= Haakon Bingen =

Norwegian economist and civil servant

Haakon Bingen (22 September 1918 - 16 March 2002) was a Norwegian economist and civil servant.

==History==
He was born in Trøgstad, and studied economy at the University of Oslo. When the university was closed during the occupation of Norway by Nazi Germany, he found work in Statistics Norway. After the war he returned to his studies, graduated with the cand.oecon. degree in 1946, studied briefly at Harvard University before being hired in the International Monetary Fund. Bingen is the father of political scientist Jon Bingen.
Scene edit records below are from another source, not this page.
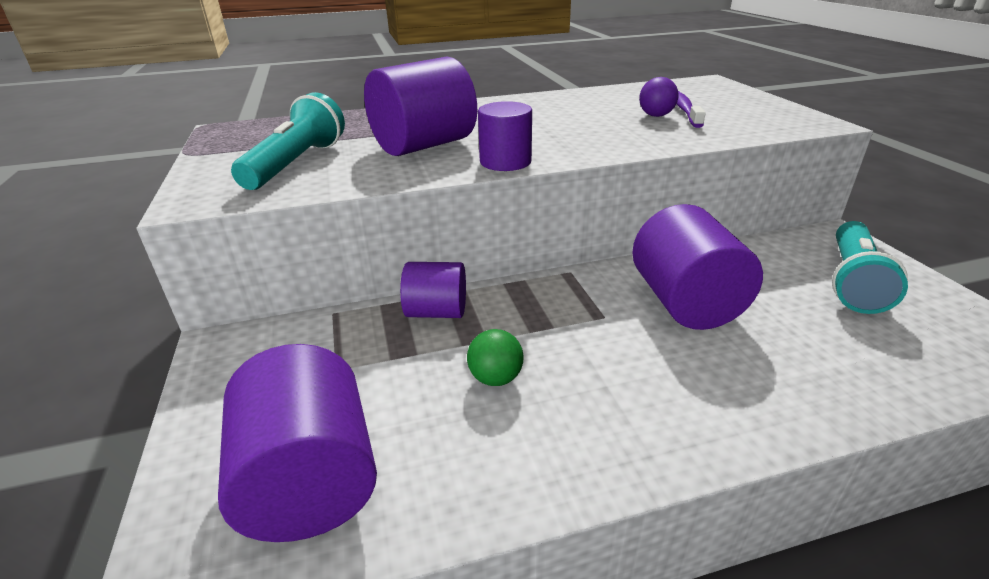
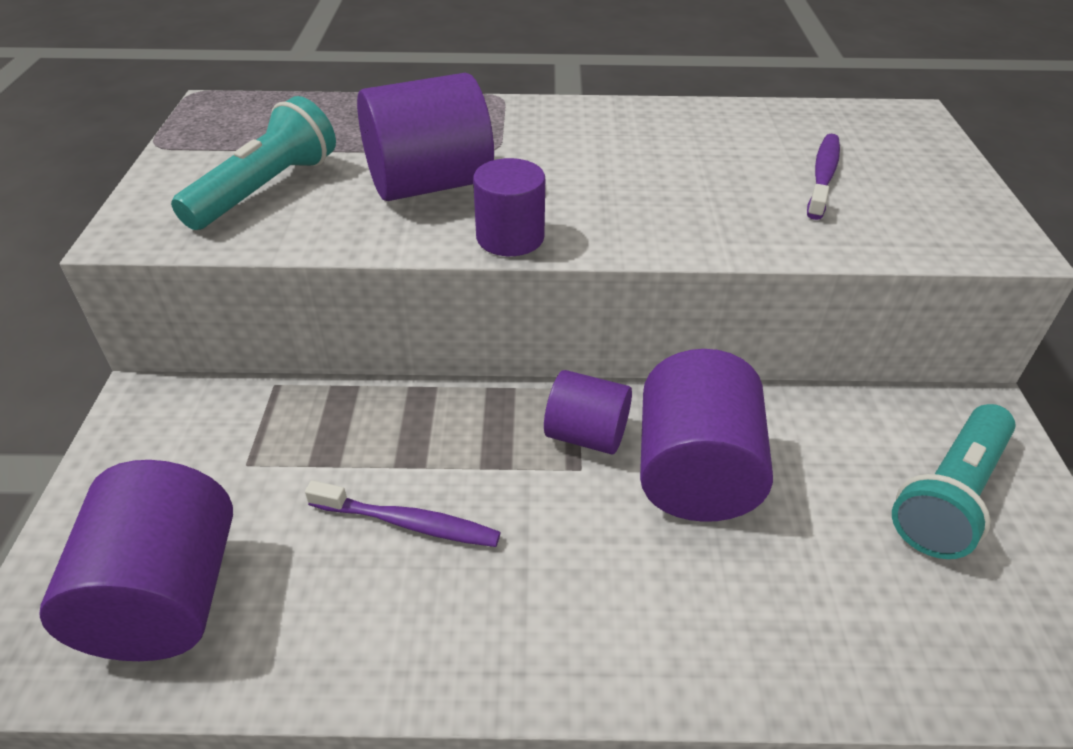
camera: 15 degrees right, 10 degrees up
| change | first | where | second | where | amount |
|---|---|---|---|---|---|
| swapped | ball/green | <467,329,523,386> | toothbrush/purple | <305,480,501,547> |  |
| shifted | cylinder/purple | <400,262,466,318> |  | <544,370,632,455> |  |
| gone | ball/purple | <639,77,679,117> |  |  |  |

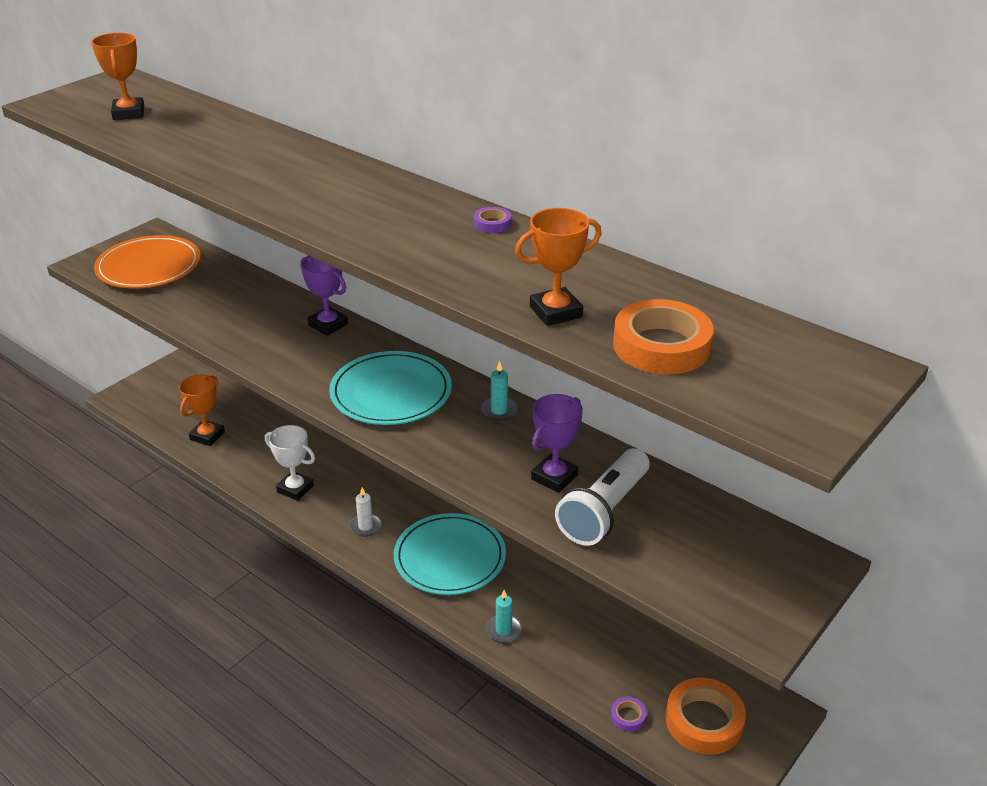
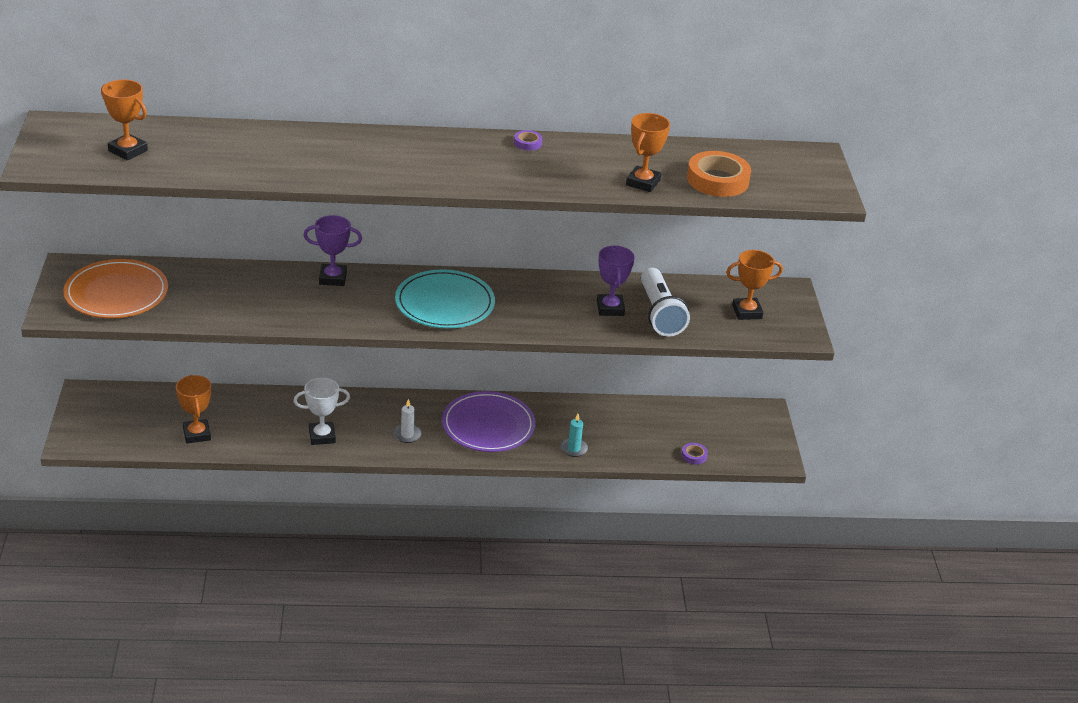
camera: 45 degrees left, 0 degrees up
| change | first | where | second | where | amount |
|---|---|---|---|---|---|
| repainted | plate/turquoise | <394,513,506,595> | plate/purple | <442,391,536,452> |  |
| new |  |  | trophy/orange | <726,250,783,320> |  |
| gone | candle/turquoise | <481,361,518,421> |  |  |  |
| gone | tape/orange | <666,678,746,755> |  |  |  |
He died in March 2002 following a short-term illness.

==Career==
Bingen was a member of the Norwegian Labour Party in 1948. He was also a chairman of Sosialistisk Forum and Sosialistiske økonomers forening, and was a central member of Folkebevegelsen mot EF, which rejected Norwegian membership in the European Communities in 1972. He rather wanted an independent cooperative organization between the Nordic countries.
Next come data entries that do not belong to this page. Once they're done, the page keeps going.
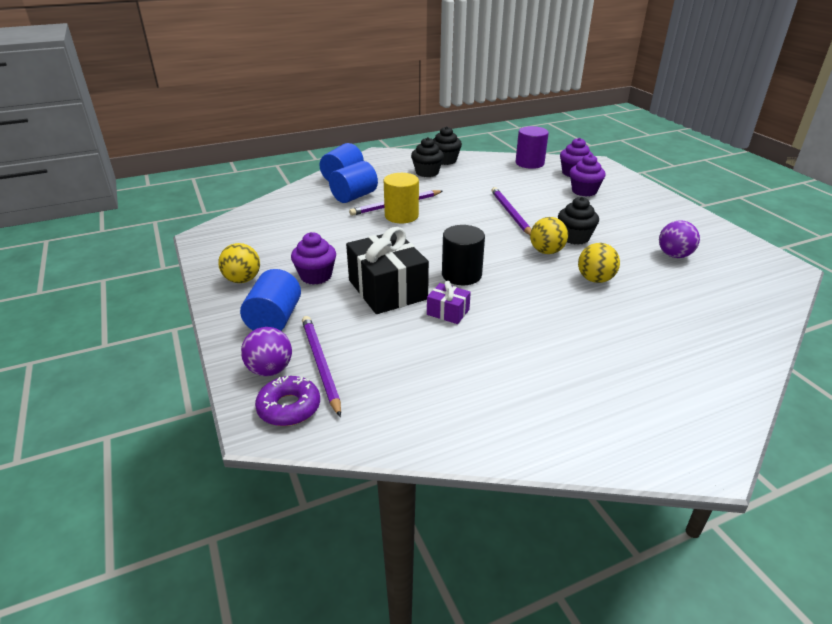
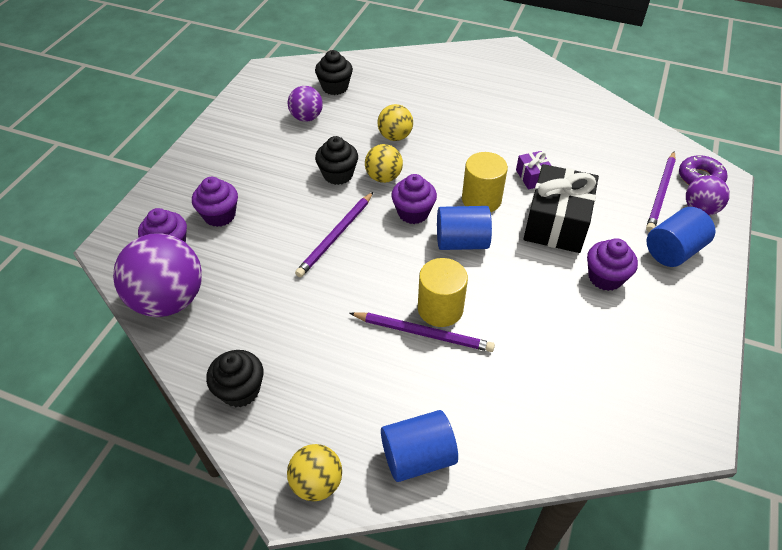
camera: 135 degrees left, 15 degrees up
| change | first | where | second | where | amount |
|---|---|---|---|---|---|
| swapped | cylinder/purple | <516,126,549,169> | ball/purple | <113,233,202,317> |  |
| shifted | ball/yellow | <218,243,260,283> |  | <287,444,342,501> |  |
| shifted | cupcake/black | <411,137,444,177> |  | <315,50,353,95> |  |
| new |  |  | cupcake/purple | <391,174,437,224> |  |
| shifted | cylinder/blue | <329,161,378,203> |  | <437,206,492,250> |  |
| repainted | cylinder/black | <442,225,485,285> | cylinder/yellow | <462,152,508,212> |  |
In 1949, he was hired as a part-time consultant in the Norwegian Ministry of Finance. From 1 June 1950 to 1 September 1988 he worked as the secretary for the Standing Committee on Finance and Economic Affairs in the Parliament of Norway. At his retirement, the book Med Finanskomiteen i arbeid was published.

In the 1990s, Bingen was involved in an unusual case. He sued the academics Trond Bergh and Knut Einar Eriksen as well as the publishing house Cappelen Akademiske Forlag, because the second volume of the work Den hemmelige krigen (The secret war) contained information that portrayed Bingen as a close friend of communist Peder Furubotn. In late 1999, the Supreme Court of Norway found that this was not true, and circulation of the book was forbidden, until the reference to Bingen had been amended; in addition Bingen was awarded of costs.